NICOLAS SARKOZY - "JE NE VOUS OUBLIERAI PAS" -
06
déc.
2007

Nicolas Sarkozy n'entend pas être" instrumentalisé par quiconque" dans l'affaire des otages en Colombie, dont Ingrid Betancourt.
Le chef de l'Etat, Nicolas Sarkozy, président de la République française, a adressé deux messages cette nuit, un aux otages des FARC pour les soutenir, et un autre, au chef de la guerilla colombienne, Manuel Marulanda, pour lui demander de relâcher Ingrid Betancourt, en échange de quoi, il s'engage à aider à la recherche d'un accord humanitaire pour les autres prisonniers.
"Je forme un rêve: celui de voir Ingrid au milieu des siens pour Noël, déclare le chef de l'Etat dans un message télévisé destiné au chef des Forces armées révolutionnaires de Colombie (FARC).
"Je vous demande solennelement de relâcher Ingrid Betancourt et de ne pas porter sur vôtre conscience, le risque que ferait peser sa disparition.C'est aujourd'hui, une femme à bout de forces (...).Il faut sauver une femme en danger de mort, explique-t-il, faisant référence aux preuves de vie de l'otage diffusée la semaine dernière.
"Je m'engage de mon côté à m'impliquer personnellement dans la recherche d'une solution humanitaire, pour la libération de tous les autres sequestrés.Au delà, je m'engage à redoubler d'efforts, si cela est souhaité, pour contribuer à trouver une issue au conflit colombien, je ne partage pas vos idées, et je condamne vos méthodes, notamment les enlévements qui plongent tant de familles dans le malheur, aucune lutte n'a de sens sans le respect de la dignité de l'être humain, qui est la seule fin possible de toute action politique".

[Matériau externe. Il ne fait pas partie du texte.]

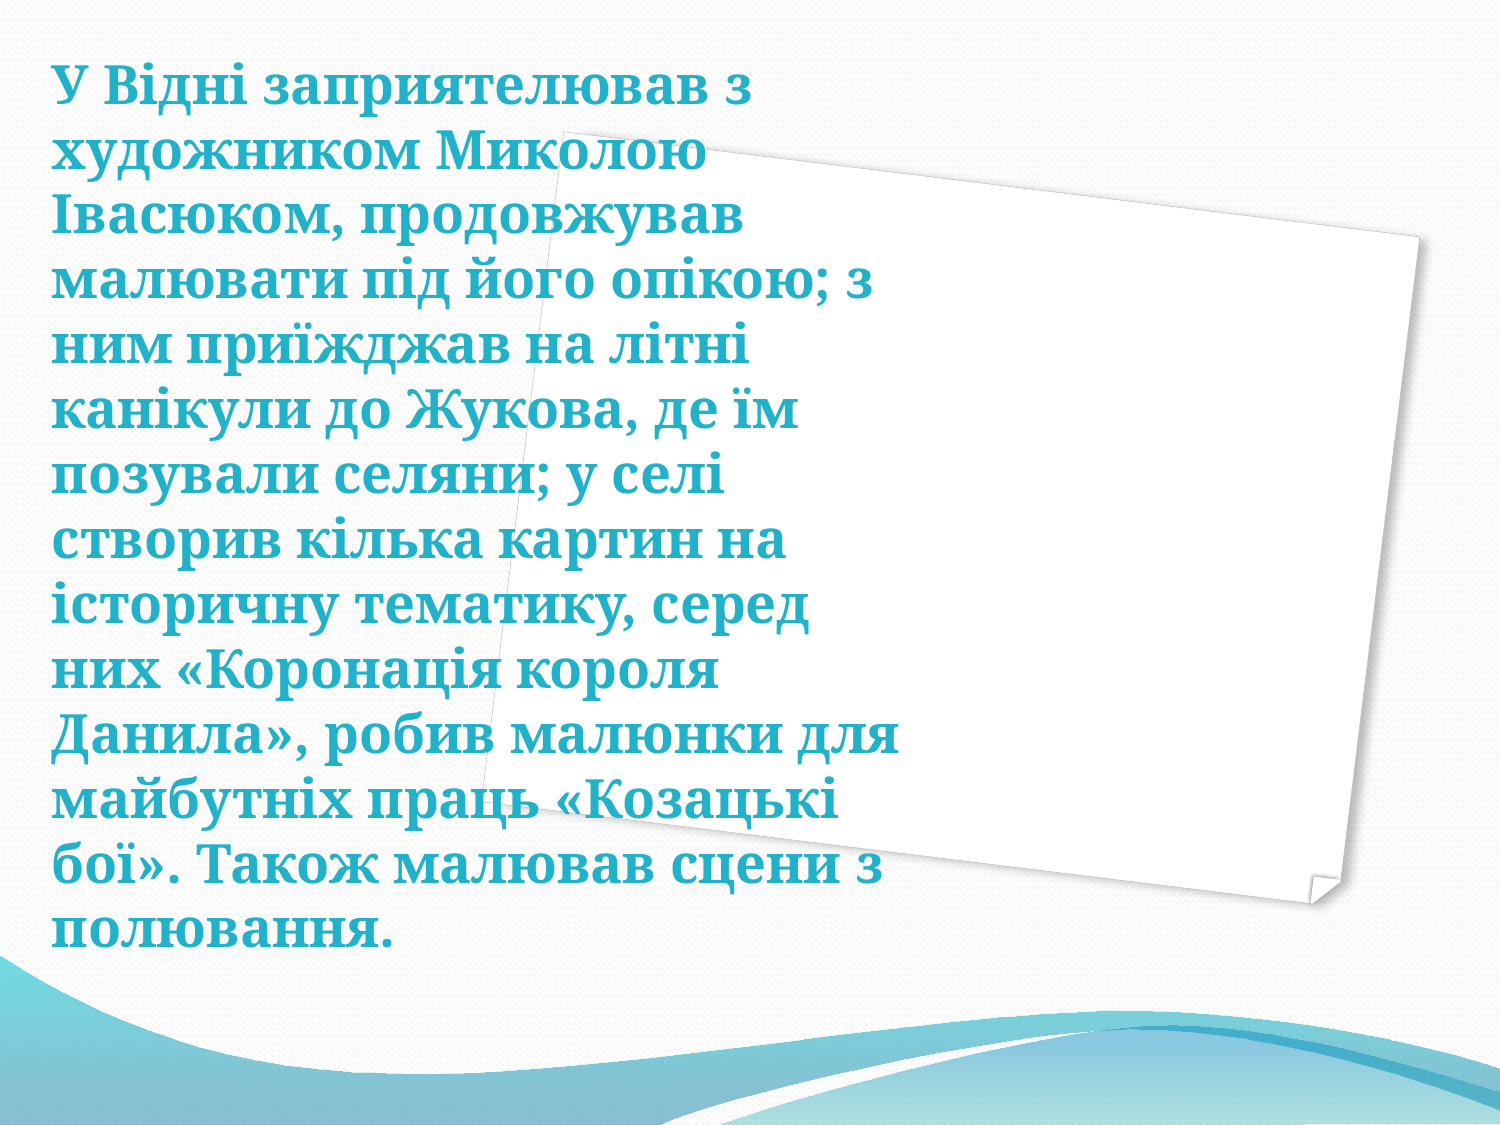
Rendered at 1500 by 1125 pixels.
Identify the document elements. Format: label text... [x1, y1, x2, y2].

list У Відні заприятелював з художником Миколою Івасюком, продовжував малювати під його опікою; з ним приїжджав на літні канікули до Жукова, де їм позували селяни; у селі створив кілька картин на історичну тематику, серед них «Коронація короля Данила», робив малюнки для майбутніх праць «Козацькі бої». Також малював сцени з полювання. [41, 42, 916, 1000]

Dans son appel aux otages, diffusé par Radio France Internationale (RFI), Nicolas Sarkozy leur transmet "le message de solidarité de la France"."La France ne vous oubliera pas, elle ne vous oubliera jamais.J'aurais , avec la discrétion qui s'impose, tous les contacts nécessaires pour atteindre le seul but qui m'intéresse, votre liberté, ajoute-t-il, mentionnant ses échanges avec les présidents colombiens, Alvaro Uribe, vénézuélien Hugo Chavez, et américain, Georges Bush.
Ensuite, l'autre message s'adresse à Ingrid Betancourt plus particulièrement, exprimant l'émotion que lui a causée le message désespérée de cette femme "Ingrid, nous ne vous laisserons jamais tomber.Je vous supplie d'avoir confiance, nous y arriverons, il faut que vous teniez, parce que votre famille vous attend l'implore-t-il".
Les organisations de défense des otages des FARC, estiment que la guérilla d'extrême gauche détient environ 3.000 prisonniers.
L'accord humanitaire que veulent obtenir les FARC, portent avant tout sur 46 otages de premier plan, parmi lesquels Ingrid Betancourt et trois Américains.